WORK REQUEST: Continue the passage on Penn National Gaming's regional growth from its last sentence, not the dataset entries that follow it.

SELECTED PASSAGE:
§
Growth in the regional gaming market is a positive, but looking beneath the headline numbers may tell a different story. Acquisitions and new building are driving growth, which long-term will eat into the profitability at all regional resorts. And competitors are playing the same game. 

Where is growth coming from?

Penn National grew across the board in the second quarter and the appearance is that gaming is growing across the country. Here are the regional revenue and EBITDA numbers the company reported.

Region

Net Revenue

Adjusted EBITDA

Northeast

$401.5 million

+7.7%

$127.0 million

+12.4%

South/West

$140.1 million

+23.6 million

$36.5 million

+6.6%

Midwest

$220.3 million

+5.5%

$73.2 million

+2.5%

Source: Penn National second quarter earnings release.

It's really the context behind those numbers that should matter to investors. And Penn National Gaming has been on an acquisition spree of late. The Northeast region included Plainridge Park Casino, which opened June 24, 2015. South/West performance was helped by the Aug. 25, 2015 acquisition of Tropicana Las Vegas. And the Midwest was helped by Hollywood Casino St. Louis and Prairie State Gaming, which was acquired on Sept. 1, 2015.

The growth will likely continue too because Hollywood Casino Jamul-San Diego is preparing for opening in August.

What Penn National doesn't disclose is the organic growth rates, game play levels, or hotel room rates at individual resorts. So, the company could easily be masking weakness in its core operations with the acquisition of new properties. At the very best, organic growth is very low single digits, which isn't a strong sign for regional gaming at all.
§
Dataset entries:
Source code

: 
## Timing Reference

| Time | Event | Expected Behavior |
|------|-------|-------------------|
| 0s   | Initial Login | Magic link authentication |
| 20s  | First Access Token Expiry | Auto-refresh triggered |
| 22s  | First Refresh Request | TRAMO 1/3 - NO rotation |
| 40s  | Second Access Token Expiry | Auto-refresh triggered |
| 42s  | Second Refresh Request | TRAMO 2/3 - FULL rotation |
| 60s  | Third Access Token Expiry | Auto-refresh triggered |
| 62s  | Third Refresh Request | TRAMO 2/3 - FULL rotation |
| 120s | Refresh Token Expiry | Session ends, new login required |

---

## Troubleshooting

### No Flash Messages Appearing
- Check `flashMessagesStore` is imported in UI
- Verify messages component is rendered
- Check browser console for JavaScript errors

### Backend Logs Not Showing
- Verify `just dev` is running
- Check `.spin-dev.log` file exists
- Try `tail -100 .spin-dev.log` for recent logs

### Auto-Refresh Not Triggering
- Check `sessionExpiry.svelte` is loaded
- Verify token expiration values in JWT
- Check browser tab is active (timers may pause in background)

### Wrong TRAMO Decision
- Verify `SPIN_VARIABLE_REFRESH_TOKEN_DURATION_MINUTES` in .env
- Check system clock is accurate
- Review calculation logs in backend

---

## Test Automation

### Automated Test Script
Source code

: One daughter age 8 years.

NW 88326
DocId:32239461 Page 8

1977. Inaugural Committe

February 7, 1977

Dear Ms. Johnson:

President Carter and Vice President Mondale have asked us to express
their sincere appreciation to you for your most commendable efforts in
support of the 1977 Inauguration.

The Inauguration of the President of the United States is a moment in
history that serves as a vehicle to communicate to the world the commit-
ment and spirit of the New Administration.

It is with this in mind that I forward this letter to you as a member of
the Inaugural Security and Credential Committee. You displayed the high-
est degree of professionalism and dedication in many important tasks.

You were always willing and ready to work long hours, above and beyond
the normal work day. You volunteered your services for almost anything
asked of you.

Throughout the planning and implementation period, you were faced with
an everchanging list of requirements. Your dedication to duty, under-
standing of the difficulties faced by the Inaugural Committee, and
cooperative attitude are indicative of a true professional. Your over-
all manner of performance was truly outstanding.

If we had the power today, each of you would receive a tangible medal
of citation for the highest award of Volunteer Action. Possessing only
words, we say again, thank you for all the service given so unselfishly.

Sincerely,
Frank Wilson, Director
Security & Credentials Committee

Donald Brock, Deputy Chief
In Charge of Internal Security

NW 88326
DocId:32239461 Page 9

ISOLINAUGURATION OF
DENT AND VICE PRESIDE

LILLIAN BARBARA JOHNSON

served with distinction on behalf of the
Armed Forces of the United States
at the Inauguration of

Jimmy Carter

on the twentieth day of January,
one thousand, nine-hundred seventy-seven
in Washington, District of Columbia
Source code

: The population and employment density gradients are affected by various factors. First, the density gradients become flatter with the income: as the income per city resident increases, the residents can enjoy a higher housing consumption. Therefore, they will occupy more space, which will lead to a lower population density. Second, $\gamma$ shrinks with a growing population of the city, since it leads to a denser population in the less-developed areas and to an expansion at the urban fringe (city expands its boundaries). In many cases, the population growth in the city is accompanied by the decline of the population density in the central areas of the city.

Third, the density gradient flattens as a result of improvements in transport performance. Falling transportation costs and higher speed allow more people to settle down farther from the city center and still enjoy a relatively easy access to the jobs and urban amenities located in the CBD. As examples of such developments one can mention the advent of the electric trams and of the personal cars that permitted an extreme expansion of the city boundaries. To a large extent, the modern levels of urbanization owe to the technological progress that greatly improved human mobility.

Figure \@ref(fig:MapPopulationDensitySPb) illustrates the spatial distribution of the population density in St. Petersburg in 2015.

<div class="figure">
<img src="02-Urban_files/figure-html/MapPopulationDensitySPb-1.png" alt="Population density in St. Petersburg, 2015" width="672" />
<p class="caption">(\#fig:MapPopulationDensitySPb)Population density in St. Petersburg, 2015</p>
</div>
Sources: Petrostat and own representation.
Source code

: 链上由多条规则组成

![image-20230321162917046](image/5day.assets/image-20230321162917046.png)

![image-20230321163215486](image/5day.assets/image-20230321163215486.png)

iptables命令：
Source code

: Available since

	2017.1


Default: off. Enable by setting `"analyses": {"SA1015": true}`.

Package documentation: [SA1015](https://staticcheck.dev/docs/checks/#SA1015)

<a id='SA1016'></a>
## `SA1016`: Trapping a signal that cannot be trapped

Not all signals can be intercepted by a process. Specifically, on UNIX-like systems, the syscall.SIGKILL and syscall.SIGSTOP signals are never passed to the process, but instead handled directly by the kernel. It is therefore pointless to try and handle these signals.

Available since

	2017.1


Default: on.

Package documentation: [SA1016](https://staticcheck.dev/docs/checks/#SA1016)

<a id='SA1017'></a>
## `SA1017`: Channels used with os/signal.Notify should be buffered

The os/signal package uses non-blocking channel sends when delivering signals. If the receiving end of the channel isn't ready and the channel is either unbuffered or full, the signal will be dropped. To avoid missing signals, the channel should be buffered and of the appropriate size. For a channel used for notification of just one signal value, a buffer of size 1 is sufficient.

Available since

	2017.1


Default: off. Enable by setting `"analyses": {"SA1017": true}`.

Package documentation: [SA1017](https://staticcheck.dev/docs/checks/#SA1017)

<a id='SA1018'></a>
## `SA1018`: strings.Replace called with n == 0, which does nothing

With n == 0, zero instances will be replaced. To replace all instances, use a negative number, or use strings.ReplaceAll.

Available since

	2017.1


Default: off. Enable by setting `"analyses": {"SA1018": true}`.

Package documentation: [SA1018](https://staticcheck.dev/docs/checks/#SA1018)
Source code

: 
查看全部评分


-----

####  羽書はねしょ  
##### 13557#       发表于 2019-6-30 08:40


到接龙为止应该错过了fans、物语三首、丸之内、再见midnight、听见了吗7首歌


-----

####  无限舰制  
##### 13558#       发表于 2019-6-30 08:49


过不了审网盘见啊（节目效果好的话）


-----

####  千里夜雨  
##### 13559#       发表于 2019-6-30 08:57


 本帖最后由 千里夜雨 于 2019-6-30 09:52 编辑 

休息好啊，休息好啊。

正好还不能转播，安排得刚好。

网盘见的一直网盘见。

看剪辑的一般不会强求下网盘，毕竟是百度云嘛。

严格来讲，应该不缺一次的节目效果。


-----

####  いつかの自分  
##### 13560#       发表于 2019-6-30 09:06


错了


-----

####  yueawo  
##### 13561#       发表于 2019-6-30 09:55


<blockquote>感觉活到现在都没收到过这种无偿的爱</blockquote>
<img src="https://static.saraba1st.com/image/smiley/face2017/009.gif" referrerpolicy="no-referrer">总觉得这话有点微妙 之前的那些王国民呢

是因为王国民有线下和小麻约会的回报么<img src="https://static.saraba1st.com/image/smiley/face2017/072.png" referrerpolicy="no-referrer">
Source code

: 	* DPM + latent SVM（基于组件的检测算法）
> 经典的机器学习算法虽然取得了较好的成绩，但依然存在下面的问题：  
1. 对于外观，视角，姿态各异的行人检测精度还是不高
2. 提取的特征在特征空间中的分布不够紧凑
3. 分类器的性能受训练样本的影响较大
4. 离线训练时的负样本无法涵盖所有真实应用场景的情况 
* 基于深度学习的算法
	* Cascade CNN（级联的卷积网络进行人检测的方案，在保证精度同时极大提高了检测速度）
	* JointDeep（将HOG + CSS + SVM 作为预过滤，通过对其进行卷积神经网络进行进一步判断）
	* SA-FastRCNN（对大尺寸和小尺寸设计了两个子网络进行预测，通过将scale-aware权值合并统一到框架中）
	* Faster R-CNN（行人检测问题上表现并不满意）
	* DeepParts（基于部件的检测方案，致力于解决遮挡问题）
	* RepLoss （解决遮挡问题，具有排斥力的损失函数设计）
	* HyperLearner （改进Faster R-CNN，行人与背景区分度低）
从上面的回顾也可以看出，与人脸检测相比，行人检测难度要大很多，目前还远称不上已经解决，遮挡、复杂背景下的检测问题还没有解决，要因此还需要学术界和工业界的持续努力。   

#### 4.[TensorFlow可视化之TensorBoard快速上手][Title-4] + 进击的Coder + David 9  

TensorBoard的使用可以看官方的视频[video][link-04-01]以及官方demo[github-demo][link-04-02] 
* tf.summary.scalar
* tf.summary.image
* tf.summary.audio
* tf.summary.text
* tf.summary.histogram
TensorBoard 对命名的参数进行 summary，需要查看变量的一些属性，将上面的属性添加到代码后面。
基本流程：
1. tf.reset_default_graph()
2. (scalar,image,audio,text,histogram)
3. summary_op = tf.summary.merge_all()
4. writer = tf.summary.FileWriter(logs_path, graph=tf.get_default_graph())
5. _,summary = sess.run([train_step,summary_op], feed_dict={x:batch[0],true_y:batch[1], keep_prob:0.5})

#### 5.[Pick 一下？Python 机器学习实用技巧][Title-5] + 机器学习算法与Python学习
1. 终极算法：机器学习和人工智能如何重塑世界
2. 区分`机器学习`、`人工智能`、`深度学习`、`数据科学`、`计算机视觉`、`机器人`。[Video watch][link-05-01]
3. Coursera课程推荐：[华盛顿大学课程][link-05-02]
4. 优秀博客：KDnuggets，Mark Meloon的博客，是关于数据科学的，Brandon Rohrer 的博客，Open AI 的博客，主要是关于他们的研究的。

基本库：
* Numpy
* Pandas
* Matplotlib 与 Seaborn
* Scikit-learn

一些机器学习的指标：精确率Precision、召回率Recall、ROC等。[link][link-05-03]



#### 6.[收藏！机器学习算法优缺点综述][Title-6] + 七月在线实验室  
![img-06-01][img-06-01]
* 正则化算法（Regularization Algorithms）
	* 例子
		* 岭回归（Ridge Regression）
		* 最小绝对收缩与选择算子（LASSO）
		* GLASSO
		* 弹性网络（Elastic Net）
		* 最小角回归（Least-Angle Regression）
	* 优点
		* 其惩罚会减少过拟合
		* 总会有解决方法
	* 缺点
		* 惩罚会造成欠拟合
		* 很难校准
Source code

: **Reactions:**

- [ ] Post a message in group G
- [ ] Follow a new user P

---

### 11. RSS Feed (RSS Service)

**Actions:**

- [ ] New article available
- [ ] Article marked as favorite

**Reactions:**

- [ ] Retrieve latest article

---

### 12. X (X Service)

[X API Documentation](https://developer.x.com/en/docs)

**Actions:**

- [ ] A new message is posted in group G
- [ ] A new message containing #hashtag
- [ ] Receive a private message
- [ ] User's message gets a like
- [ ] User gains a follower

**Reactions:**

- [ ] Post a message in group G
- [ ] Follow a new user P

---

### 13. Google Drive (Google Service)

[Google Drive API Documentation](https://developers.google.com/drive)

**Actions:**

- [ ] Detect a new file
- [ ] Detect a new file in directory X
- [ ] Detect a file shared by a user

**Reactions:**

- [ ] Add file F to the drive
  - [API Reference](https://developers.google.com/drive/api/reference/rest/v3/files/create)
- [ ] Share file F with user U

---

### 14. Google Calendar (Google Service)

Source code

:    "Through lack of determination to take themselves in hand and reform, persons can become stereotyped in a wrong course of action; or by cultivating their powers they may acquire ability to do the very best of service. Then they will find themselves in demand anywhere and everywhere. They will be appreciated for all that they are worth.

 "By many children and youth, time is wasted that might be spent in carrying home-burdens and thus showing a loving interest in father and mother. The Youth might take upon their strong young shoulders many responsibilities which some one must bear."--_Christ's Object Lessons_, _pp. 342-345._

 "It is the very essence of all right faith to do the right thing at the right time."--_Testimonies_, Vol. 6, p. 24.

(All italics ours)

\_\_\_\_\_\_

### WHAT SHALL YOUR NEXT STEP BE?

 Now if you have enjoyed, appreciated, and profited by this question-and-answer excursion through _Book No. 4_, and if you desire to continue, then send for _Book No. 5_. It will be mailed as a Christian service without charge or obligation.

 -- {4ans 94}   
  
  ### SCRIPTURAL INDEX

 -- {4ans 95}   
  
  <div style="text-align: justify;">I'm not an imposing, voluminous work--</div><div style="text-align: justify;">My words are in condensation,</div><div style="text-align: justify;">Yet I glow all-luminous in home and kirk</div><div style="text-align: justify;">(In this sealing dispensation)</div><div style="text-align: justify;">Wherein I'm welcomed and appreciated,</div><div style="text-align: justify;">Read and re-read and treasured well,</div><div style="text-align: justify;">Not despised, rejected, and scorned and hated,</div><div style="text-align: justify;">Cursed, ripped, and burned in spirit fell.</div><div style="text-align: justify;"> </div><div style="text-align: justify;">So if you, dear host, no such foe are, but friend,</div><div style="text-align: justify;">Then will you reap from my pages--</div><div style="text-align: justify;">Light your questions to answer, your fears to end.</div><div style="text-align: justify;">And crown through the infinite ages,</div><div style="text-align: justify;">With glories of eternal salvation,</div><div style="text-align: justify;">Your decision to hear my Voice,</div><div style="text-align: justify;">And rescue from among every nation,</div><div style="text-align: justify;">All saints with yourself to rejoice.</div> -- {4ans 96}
§
EXERCISE RESPONSE:
Competitors will tell a similar story

Over the next few weeks, Boyd Gaming (BYD -0.02%), Pinnacle Entertainment (NASDAQ: PNK), and Isle of Capri Casinos (NASDAQ: ISLE) will report earnings and I think we can expect similar results. In fact, Penn National Gaming's management said that gaming trends have softened in the middle of the second quarter, leading to a reduction in full year guidance to revenue of $3.03 billion and EBITDA of $844.6 million.

There's just not much growth out there for gaming companies with the economy only growing slowly and cheap travel allowing customers to choose entertainment options outside of their regional gaming hub. And with companies continuing to build new resorts year after year I don't see how the regional gaming market will be able to demonstrate any meaningful organic growth in the foreseeable future.